All in all, this was a great one. Alternate realities and Star Trek have a real love/hate relationship. Sometimes they create some great drama – ie. “Mirror, Mirror,” “Twilight” and “City on the Edge of Forever.” Other times, it’s a real EPIC FAIL, as in “Storm Front” and “The Alternate Factor.” It’s been a while since I’ve seen the DS9 MU episodes, so I’m looking forward to those. And “Yesterday’s Enterprise.” Oh, and wasn’t there a movie or something that dealt with a weird alternate universe? I could have sworn I saw something like that . . .
Much as I love DS9, the MU is IMO its weakest part. They should have really stopped at the first one -
Crossover - when the MU was still scary and interesting, though I had problems with that one as well (namely, I am not buying that the Intendant is an alternate universe Kira Nerys - she just seems like a completely different character played by Nana Visitor; compare that to Mirror Spock - I am buying that Spock could turn out like that under different circumstances, in a universe such as the MU). The rest of them got sillier and sillier, it turned into an excuse for dressing up, overacting, silliness and girl on girl action - and don't get me started on the whole "evil lesbians and bisexuals" thing.
Originally, in TOS, the MU was interesting as it showed a dark version of our heroes, of Trek's Humanity, and of Federation - it introduced the idea that, under different circumstances, they could have turned out ruthless, cruel, barbaric, and a Human-lead galactic power could have been a conquering, oppressive empire.

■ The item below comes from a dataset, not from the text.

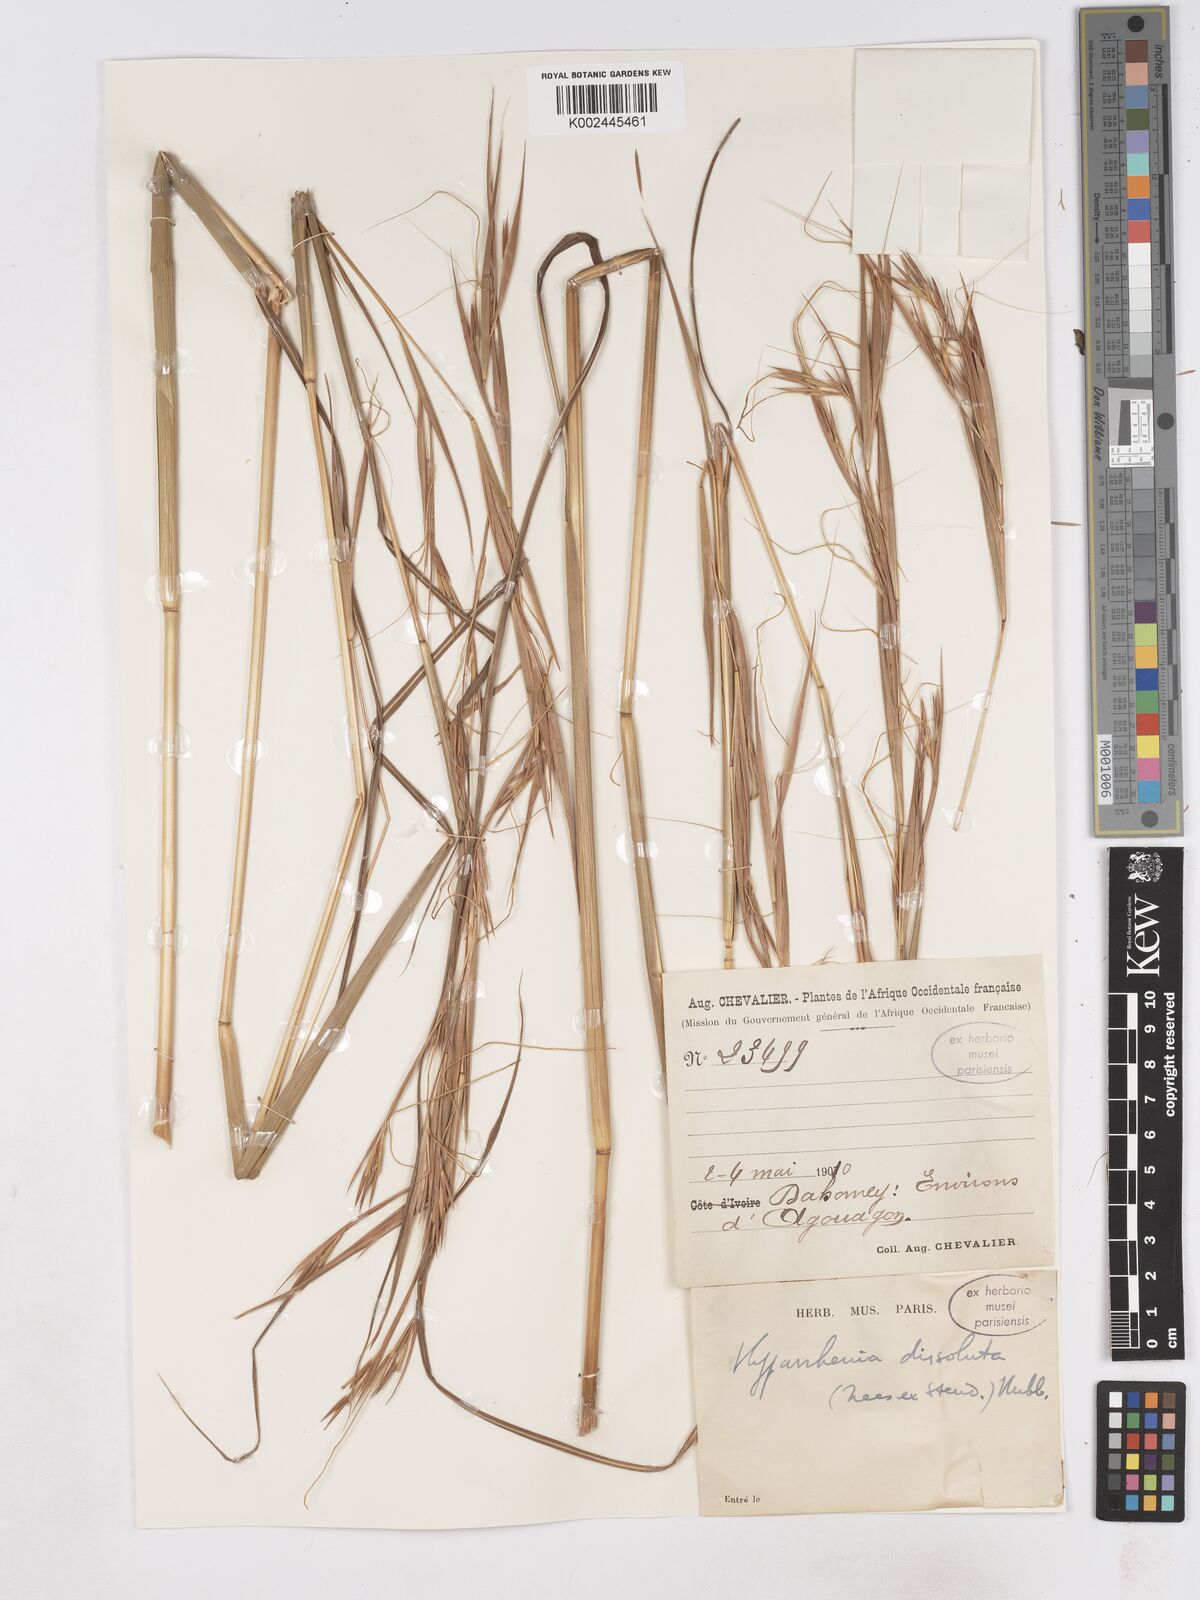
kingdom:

This is what makes TOS
Mirror, Mirror and ENT
In A Mirror Darkly great.
Crossover was somewhat interesting in that it subverted the optimistic ending of
Mirror Mirror, showing that Spock's rebellion might not have been a good thing for the Humans. But once the rebellion started, they should have just ended the MU storyline, as the MU had no point anymore. Humans were again the good guys fighting the evil Klingons and Cardassians. Well, how different and original.

I don't have to explain why that misses the whole point of the Mirror Universe, do I?
Trek literature offers a number of interesting alternate universes, though - check out the
Myriad Universes novellas, if you haven't already.